Requirement =>
A single number is the whole answer: the count of lines in the records where "with" occurs.
═════ Dataset content
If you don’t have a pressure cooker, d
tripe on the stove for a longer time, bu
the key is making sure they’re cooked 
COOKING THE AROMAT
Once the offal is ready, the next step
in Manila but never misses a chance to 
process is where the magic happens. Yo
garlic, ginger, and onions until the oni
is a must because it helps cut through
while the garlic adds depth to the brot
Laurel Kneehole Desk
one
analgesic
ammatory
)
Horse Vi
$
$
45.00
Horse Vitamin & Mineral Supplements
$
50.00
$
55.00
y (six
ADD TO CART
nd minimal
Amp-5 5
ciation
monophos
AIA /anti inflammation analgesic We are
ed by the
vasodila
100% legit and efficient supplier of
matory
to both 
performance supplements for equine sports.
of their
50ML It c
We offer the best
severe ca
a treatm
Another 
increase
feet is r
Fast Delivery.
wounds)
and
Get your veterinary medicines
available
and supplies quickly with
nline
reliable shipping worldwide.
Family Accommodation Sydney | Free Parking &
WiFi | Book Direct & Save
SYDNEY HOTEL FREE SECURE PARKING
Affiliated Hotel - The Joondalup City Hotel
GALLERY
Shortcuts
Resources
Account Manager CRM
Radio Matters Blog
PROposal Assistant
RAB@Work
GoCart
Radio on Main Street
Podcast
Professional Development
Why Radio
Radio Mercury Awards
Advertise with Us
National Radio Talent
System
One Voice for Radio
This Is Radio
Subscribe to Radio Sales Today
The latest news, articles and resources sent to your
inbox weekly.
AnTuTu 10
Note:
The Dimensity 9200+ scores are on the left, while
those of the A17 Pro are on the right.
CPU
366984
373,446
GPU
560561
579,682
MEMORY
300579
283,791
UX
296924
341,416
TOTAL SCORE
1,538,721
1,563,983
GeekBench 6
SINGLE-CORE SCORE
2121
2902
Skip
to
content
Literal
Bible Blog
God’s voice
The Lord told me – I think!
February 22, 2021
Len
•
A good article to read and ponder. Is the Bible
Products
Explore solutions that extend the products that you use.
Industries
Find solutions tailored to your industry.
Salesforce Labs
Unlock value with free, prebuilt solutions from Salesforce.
══════════
Answer for the task =>
3